Obituary: Howard Raley
There is no greater testament to Howard E. Raley Jr.—to the significance of his life and the mark he has made on the lives of others—than the gathering of his family to help usher him from this world in the midst of a global pandemic. He passed peacefully and with extraordinary dignity at his home in Glenwood Springs on May 30, 2020.
Mr. Raley was born January 12, 1943, in Rifle, Colorado, son of Howard E. Raley Sr. and Angelina Ada Mazzuchi, two families with extensive roots in the Western Slope. Mr. Raley grew up on various small farms around Silt and graduated from Silt High School in a class of thirteen. Immediately thereafter, he enlisted in the Marine Corps and served on the USS Coral Sea, spending three years traveling throughout the Pacific Rim from Japan to Australia. During his fourth enlisted year he was stationed at the Brooklyn Naval Yard, where he met his future wife, Annig Agemian, to whom he was married for nearly 54 devoted years. Mr. Raley spent his working career in various retail positions, from sales representative to manager and owner, in Los Angeles, Grand Junction, and, ultimately, Glenwood Springs.
A true paterfamilias, Howard oversaw the evolution of the Raleys from a regional family to one that realized his early dreams of cosmopolitanism. He himself was able to travel and see much of the world—from climbing Mt. Fuji while in the service to later trips with Annig to Canada, Mexico, France, Italy, the UK, Chile, and the U.S. Virgin Island of St. John. He was though deeply attached to, and firmly established in, Colorado, and over the years he hiked, biked, and skied the back country at Maroon Bells, Independence Pass, Vail Pass, Gothic Mountain, Rifle Gap, Powderhorn, Williams Peak, and of course Sunlight. In his 40s and 50s and into his 60s, Howard was a devoted, year-round, endurance athlete and he competed locally in the Fall Color Classic 26-mile run and the Doc Holliday 35-mile trail run, as well as the Birkebeiner 55-k ski race in upper Wisconsin.
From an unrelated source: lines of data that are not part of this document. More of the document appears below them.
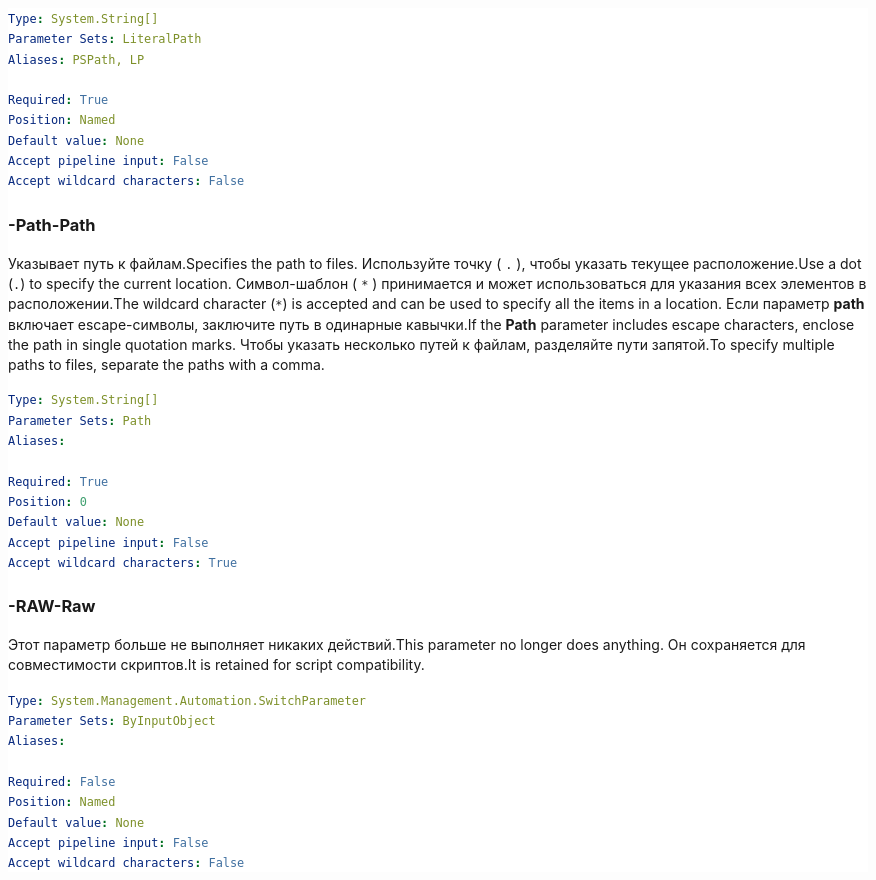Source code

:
 ```yaml
Type: System.String[]
Parameter Sets: LiteralPath
Aliases: PSPath, LP

Required: True
Position: Named
Default value: None
Accept pipeline input: False
Accept wildcard characters: False
```

### <span data-ttu-id="fbff2-163">-Path</span><span class="sxs-lookup"><span data-stu-id="fbff2-163">-Path</span></span>

<span data-ttu-id="fbff2-164">Указывает путь к файлам.</span><span class="sxs-lookup"><span data-stu-id="fbff2-164">Specifies the path to files.</span></span> <span data-ttu-id="fbff2-165">Используйте точку ( `.` ), чтобы указать текущее расположение.</span><span class="sxs-lookup"><span data-stu-id="fbff2-165">Use a dot (`.`) to specify the current location.</span></span> <span data-ttu-id="fbff2-166">Символ-шаблон ( `*` ) принимается и может использоваться для указания всех элементов в расположении.</span><span class="sxs-lookup"><span data-stu-id="fbff2-166">The wildcard character (`*`) is accepted and can be used to specify all the items in a location.</span></span> <span data-ttu-id="fbff2-167">Если параметр **path** включает escape-символы, заключите путь в одинарные кавычки.</span><span class="sxs-lookup"><span data-stu-id="fbff2-167">If the **Path** parameter includes escape characters, enclose the path in single quotation marks.</span></span> <span data-ttu-id="fbff2-168">Чтобы указать несколько путей к файлам, разделяйте пути запятой.</span><span class="sxs-lookup"><span data-stu-id="fbff2-168">To specify multiple paths to files, separate the paths with a comma.</span></span>

```yaml
Type: System.String[]
Parameter Sets: Path
Aliases:

Required: True
Position: 0
Default value: None
Accept pipeline input: False
Accept wildcard characters: True
```

### <span data-ttu-id="fbff2-169">-RAW</span><span class="sxs-lookup"><span data-stu-id="fbff2-169">-Raw</span></span>

<span data-ttu-id="fbff2-170">Этот параметр больше не выполняет никаких действий.</span><span class="sxs-lookup"><span data-stu-id="fbff2-170">This parameter no longer does anything.</span></span> <span data-ttu-id="fbff2-171">Он сохраняется для совместимости скриптов.</span><span class="sxs-lookup"><span data-stu-id="fbff2-171">It is retained for script compatibility.</span></span>

```yaml
Type: System.Management.Automation.SwitchParameter
Parameter Sets: ByInputObject
Aliases:

Required: False
Position: Named
Default value: None
Accept pipeline input: False
Accept wildcard characters: False
```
A committed autodidact, he was more well read and had a keener eye for landscape design and a sharper logical mind than his three children, an English professor, an architect, and an immigration case analyst. They will be forever grateful to him for ensuring that they obtained the formal education not readily available to rural populations in the mid-20thcentury. Apart from his family and his library, Howard’s legacy is his garden, a true work of art that to his great pride was recognized as “garden of the month” two years in a row.
He could be quite stubborn, it must be said of all Raleys, but he was at the same time remarkably open to new experiences and new people. It will surprise no one to learn that he drafted his own obituary in the year before his death, as it would not be a surprise to him to learn that his family had rewritten it. What he wrote was a characteristic deflection of attention away from himself to his family: his loving wife; his three children and their partners, Rita (Russell), Howard (Caren), and Ariella (Kodjo); and three fantastic grandsons, Zachary and Gabriel (Deb) and Kobina (Ariella). He was preceded in death by his parents and his sister Diane, and he is survived as well by his brother, David, his sister Karma, his nephews, John, J.D., and Wade, and his niece, Stormy.
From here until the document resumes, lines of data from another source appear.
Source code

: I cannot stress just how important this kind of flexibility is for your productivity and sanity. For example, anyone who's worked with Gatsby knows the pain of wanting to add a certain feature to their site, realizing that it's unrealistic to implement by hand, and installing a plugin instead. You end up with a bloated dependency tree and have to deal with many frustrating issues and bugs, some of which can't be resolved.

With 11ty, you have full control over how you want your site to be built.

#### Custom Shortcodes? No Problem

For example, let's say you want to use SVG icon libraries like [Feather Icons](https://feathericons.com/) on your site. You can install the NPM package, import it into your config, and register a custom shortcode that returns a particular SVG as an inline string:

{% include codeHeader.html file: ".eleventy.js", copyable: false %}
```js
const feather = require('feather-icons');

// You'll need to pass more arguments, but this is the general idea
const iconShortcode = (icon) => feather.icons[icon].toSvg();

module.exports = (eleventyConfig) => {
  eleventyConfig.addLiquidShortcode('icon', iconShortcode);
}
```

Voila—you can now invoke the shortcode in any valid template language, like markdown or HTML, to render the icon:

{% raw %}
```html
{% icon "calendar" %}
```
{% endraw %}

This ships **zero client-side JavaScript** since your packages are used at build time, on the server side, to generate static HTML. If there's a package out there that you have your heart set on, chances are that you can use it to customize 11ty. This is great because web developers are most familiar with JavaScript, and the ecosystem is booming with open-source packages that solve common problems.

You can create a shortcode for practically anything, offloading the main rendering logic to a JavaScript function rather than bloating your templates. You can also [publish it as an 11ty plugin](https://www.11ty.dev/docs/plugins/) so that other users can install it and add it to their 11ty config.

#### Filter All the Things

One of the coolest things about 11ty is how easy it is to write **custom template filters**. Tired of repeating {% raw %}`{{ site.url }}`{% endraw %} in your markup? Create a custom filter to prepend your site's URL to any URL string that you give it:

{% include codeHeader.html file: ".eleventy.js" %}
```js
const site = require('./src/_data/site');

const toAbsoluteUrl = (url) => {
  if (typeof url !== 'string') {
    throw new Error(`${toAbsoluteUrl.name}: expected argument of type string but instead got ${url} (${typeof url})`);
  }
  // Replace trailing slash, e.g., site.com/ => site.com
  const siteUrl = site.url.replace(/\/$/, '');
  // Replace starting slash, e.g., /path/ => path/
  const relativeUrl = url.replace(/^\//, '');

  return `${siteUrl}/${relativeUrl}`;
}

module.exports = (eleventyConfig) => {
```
In lieu of flowers, of which Howard’s garden is full, donations may be made to the Calaway-Young Cancer Center’s foundation, which funds the Walk and Talk cancer support group that was his anchor in the last years of his life. The family wishes especially to acknowledge the work of Calaway-Young’s nurses and support staff and to extend its heartfelt gratitude to everyone in the community who helped Howard and Annig through this difficult and transformative period. Because of COVID-19, the memorial will be virtual with details to be determined.